→ Texte donné:
Alors qu’un accord de fin de grève a
été
officialisé début mars, et suite à une
nouvelle
augmentation des prix de l’essence dans
l’intervalle, un
mouvement similaire débute le jeudi 8 juin, cette fois
annoncé comme illimité, et très suivi
dès
ce premier jour ; en même temps que des militaires se
déploient dans les rues. Inauguré par les
affrontements
du dimanche 11 juin à Kindia (l’une des cinq plus
grandes
villes du pays), le soulèvement s’amplifie
dès le
lendemain dans la capitale et plusieurs autres villes, dont
Labé
et Nzérékoré. Pour cause de profs en
grève,
l’opportune suspension du bac fait gagner du temps
à des
lycéens en nombre, auxquels les rues s’offrent
comme
à tous ceux, aînés ou plus jeunes, et
pas tous
écoliers, à entrer ce jour-là
« dans le
cercle infernal des émeutes ». Au choix les
activités nouvelles se proposent, sans exclusive, et comme
le
dit un des slogans rapportés : « le changement,
c’est pour aujourd’hui ». « Le
dérapage
désormais habite la cité ». A Conakry
les
dirigeants étatiques sont conspués, la maison du
frère de Conté mise à sac, on marche
sur le palais
présidentiel et le parlement, sans les atteindre toutefois.
Les
barricades sont érigées, on pille et on saccage,
on se
bat contre les flics. A Nzérékoré la
deuxième ville du pays, au milieu des destructions de
véhicules et de bâtiments administratifs,
l’attaque
d’un commissariat en libère des prisonniers, qui
peuvent
se joindre à la révolte, dont l’une des
directions
mène alors vers la résidence du gouverneur,
défendue par des tirs de flics qui font deux morts. La
défense de l’Etat est rude, avec entre 11 et 21
tués, et des dizaines de blessés à
travers le pays
(le chiffre de 83 est donné). Ce lundi secoue plusieurs
autres
villes, mais sans qu’on en connaisse beaucoup de
détails,
sinon Labé où, au deuxième jour de
bouleversement
dans cette cité, trois révoltés
tombent sous les
balles des militaires en même temps que des bureaux
gouvernementaux sont retournés. Mais le mardi 13, la reprise
en
mains répressive paraît avoir le dessus.
La grève dure jusqu’au 16 juin, sous
contrôle
militaire, et se clôt dans un accord entre syndicats et
gouvernement.

→ Énoncé: Selon le texte donné, pourquoi le bac a-t-il été suspendu, et quelle conséquence cette suspension a-t-elle eue pour de nombreux lycéens ?

→ Données:
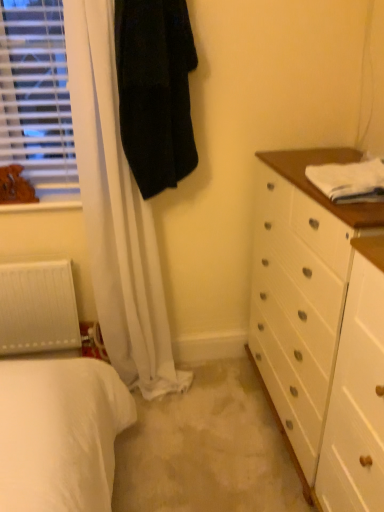
The height and width of the screenshot is (512, 384). I want to click on vacant space in black fuzzy coat at upper left (from a real-world perspective), so click(x=181, y=386).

→ Travail réalisé: Le bac a été suspendu parce que les professeurs étaient en grève. Cette suspension a fait gagner du temps à de nombreux lycéens, auxquels les rues se sont offertes pour entrer ce jour-là « dans le cercle infernal des émeutes ».